- [How to complete this task] Where does the string "preparation" appear? Copy every line of the entries below that holds it.

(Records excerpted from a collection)

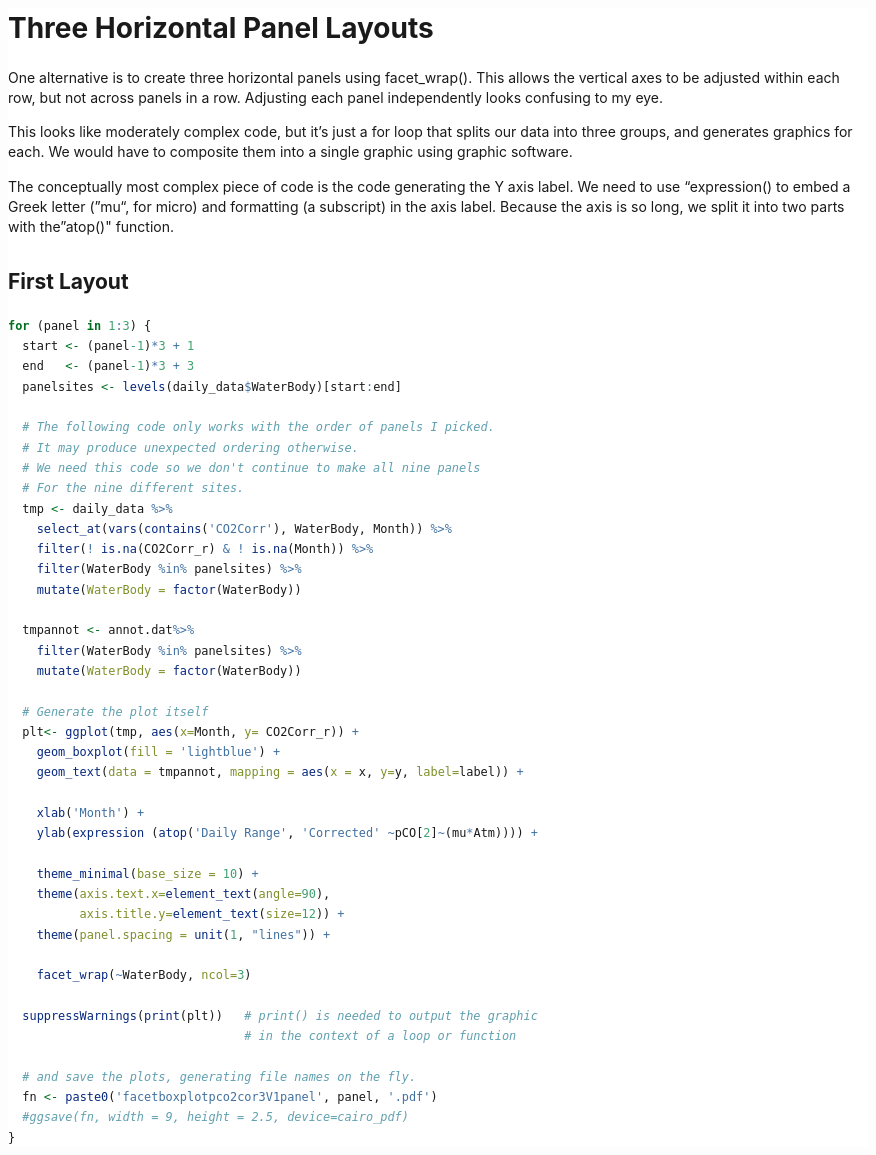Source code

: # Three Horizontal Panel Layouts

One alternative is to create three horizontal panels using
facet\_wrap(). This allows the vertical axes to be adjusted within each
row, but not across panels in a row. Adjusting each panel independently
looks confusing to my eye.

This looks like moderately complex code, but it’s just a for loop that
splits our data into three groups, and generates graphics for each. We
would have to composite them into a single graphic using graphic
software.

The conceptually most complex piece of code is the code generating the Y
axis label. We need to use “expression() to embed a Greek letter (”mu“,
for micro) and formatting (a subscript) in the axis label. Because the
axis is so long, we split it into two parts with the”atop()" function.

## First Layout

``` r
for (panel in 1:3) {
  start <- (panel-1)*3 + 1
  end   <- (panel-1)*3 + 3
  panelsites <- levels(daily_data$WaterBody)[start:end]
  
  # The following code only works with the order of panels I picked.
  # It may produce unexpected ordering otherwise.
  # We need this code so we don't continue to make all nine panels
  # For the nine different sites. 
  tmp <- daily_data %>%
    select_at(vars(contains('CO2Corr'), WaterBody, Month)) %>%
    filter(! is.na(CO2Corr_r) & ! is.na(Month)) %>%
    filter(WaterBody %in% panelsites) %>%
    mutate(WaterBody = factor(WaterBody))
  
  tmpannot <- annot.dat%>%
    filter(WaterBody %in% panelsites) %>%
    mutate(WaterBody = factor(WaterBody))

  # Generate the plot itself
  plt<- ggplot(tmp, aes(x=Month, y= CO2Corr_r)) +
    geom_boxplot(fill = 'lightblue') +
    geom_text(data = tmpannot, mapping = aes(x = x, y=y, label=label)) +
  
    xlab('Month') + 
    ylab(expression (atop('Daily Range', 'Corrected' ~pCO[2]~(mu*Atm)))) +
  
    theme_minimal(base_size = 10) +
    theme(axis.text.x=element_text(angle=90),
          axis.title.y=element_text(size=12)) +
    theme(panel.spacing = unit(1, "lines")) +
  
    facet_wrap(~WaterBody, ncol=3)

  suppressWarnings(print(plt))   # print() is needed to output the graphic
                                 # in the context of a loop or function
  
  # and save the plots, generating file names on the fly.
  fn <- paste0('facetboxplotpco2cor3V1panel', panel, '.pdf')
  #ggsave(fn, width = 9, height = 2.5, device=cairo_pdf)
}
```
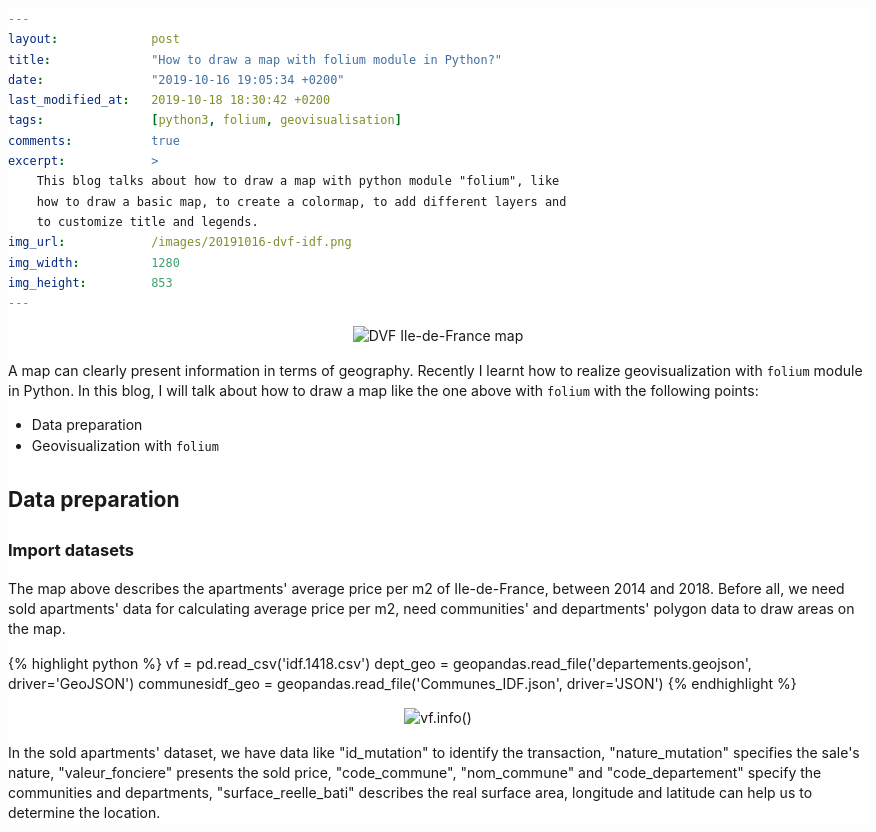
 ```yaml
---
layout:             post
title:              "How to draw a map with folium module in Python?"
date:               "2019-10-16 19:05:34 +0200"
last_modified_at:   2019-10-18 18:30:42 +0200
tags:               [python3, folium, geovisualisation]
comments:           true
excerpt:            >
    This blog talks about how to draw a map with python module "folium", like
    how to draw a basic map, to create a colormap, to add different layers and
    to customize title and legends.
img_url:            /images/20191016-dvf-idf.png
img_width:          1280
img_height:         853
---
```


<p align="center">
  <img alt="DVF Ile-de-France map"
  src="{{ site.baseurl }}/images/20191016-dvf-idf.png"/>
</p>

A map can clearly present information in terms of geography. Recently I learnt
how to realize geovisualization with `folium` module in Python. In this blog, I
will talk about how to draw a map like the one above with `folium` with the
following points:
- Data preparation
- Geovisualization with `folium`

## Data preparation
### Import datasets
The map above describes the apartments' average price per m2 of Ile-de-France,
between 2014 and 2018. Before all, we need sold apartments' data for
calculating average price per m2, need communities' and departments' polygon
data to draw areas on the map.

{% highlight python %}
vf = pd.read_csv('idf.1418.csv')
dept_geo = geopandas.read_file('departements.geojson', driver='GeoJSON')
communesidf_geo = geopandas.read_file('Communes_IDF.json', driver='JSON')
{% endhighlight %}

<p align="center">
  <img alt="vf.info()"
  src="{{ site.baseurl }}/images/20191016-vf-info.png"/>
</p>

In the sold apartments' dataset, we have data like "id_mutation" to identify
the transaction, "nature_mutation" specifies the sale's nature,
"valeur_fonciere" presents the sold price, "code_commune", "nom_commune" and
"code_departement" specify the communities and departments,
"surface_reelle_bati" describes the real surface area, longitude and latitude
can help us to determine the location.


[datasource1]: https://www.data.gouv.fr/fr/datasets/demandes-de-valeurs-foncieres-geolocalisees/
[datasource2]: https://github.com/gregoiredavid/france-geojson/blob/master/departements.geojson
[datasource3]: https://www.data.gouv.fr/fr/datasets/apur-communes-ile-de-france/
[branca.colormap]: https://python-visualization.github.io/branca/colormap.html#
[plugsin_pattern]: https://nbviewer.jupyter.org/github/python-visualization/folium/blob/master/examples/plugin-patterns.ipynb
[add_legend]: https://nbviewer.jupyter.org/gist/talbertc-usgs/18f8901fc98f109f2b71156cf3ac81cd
...
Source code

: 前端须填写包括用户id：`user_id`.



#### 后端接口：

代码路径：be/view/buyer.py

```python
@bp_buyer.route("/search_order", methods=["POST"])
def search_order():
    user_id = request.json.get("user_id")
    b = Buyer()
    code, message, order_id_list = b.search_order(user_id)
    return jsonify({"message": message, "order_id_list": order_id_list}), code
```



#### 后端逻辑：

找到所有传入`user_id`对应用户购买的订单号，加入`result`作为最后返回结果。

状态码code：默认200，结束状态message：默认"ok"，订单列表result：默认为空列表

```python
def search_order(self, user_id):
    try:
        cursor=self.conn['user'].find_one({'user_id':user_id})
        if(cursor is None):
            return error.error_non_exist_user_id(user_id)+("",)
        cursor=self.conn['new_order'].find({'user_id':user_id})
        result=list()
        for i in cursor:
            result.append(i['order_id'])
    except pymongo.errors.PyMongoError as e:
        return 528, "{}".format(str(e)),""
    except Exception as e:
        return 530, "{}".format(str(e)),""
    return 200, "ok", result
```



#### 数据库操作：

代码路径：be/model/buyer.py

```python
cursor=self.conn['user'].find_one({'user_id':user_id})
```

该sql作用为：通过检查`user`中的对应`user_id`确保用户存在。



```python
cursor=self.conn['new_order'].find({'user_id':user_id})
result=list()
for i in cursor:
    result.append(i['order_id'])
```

- [Exercise response]
- Data preparation
## Data preparation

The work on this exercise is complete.